[Task brief]
Using the entries below, write out the line with "transparencia y democracia", the line with "todos los efectos, y", and every line in between, exactly as each is written.

[Information shown]
━━━

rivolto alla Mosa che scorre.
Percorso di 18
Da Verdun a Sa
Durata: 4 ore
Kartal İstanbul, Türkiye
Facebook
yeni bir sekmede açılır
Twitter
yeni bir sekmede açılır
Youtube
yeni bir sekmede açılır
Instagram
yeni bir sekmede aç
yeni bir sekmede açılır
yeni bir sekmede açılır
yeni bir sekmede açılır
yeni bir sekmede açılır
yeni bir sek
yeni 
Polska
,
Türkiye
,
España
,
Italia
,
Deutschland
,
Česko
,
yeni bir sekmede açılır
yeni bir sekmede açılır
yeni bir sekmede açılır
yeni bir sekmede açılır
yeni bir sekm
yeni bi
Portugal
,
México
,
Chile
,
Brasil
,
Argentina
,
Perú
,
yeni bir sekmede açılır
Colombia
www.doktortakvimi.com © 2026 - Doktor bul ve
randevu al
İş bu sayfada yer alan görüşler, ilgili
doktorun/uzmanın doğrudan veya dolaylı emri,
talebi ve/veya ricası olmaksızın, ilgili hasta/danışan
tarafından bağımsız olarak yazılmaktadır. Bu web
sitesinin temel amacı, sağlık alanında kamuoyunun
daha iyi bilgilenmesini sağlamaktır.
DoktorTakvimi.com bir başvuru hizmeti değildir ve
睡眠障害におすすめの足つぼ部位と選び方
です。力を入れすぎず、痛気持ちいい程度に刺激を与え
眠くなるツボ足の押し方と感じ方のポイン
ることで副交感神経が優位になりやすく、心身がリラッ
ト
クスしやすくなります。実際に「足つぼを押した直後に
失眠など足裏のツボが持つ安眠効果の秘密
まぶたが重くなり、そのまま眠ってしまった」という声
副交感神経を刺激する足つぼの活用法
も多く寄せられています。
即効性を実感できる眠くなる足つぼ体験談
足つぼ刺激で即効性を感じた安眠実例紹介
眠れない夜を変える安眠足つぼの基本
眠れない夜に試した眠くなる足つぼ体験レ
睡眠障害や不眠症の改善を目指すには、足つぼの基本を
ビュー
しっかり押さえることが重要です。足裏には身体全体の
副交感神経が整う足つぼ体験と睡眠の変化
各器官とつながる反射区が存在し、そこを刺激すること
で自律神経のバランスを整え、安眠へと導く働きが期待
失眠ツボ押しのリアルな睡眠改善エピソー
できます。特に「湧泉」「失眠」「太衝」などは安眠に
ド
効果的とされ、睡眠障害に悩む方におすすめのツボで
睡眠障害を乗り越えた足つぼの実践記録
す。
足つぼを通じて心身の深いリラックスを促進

━━━

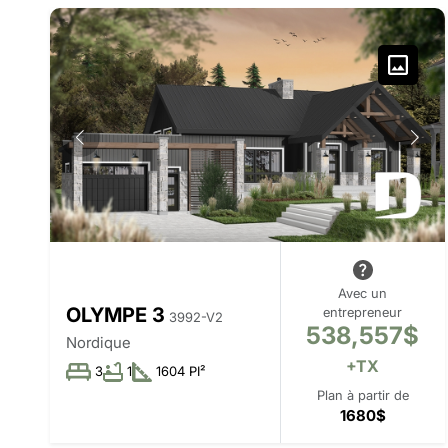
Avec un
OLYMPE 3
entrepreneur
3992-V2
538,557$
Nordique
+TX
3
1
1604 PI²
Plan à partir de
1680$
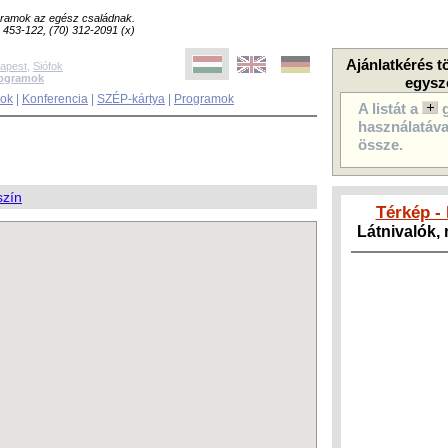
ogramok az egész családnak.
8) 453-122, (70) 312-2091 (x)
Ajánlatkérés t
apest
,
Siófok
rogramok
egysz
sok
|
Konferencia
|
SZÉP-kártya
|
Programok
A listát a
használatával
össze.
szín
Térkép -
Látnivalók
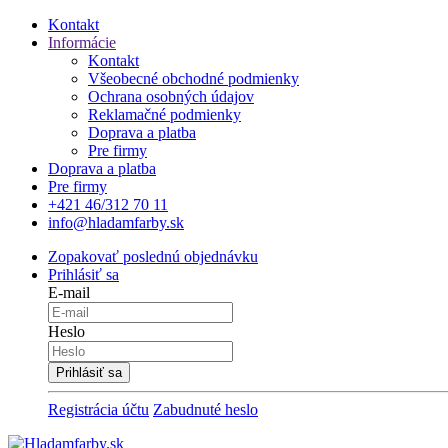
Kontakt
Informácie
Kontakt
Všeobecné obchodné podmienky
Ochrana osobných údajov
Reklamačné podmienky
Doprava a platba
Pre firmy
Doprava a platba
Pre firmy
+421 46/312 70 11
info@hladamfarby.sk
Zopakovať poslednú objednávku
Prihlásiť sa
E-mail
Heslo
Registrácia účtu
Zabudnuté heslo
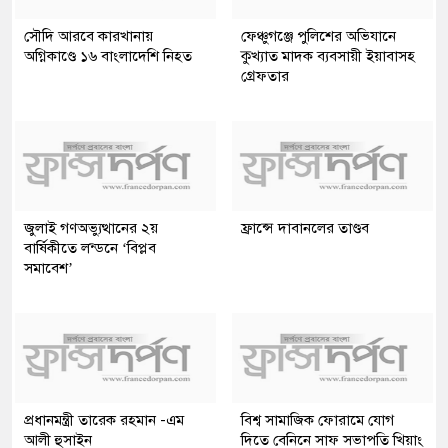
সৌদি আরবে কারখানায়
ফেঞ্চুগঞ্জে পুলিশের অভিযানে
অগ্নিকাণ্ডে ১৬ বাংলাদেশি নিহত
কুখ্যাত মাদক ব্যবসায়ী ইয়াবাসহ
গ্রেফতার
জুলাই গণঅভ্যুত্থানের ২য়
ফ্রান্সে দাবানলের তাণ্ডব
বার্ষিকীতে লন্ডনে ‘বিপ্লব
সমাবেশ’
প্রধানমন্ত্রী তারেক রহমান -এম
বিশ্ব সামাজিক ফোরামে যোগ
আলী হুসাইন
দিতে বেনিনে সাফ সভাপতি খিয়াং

━━━

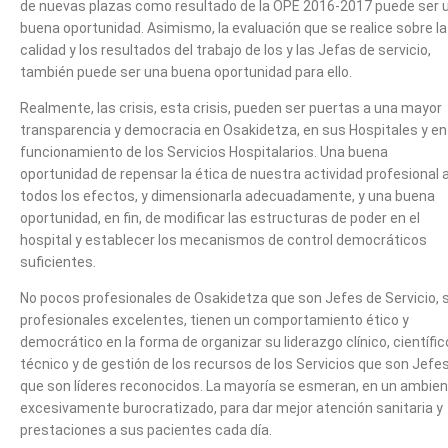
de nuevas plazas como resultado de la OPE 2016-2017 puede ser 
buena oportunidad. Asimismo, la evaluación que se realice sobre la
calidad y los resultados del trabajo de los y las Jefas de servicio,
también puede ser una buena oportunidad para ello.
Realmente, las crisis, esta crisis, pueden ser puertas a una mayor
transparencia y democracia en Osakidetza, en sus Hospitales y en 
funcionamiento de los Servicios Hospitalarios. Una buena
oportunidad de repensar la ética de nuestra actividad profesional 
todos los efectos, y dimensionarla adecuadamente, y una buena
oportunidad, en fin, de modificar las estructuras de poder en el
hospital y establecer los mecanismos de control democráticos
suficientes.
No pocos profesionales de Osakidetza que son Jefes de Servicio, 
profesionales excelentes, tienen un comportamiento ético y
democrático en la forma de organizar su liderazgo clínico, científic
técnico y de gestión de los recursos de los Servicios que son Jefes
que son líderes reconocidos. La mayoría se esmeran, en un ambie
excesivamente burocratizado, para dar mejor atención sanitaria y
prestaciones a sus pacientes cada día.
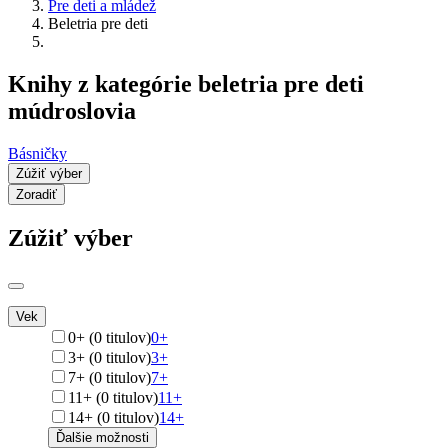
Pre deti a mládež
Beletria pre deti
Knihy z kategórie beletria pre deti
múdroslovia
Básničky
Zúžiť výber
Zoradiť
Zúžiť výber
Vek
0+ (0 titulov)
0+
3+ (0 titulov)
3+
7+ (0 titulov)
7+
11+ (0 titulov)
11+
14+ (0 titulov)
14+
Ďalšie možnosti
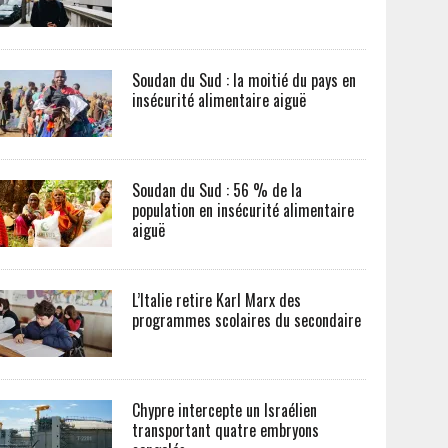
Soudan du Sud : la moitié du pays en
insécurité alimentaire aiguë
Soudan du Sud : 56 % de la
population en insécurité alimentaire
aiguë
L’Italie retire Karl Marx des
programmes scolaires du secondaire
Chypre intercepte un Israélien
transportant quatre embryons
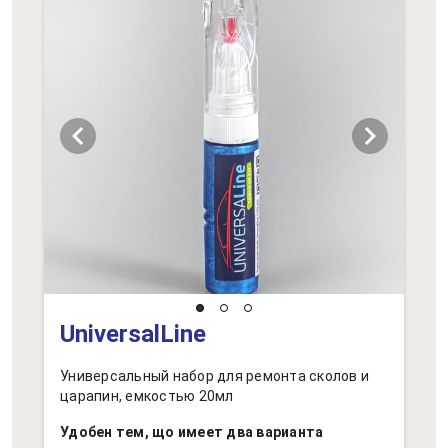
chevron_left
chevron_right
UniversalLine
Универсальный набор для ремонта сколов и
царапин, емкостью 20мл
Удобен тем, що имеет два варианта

━━━

[Output for this task]
transparencia y democracia en Osakidetza, en sus Hospitales y en 
funcionamiento de los Servicios Hospitalarios. Una buena
oportunidad de repensar la ética de nuestra actividad profesional 
todos los efectos, y dimensionarla adecuadamente, y una buena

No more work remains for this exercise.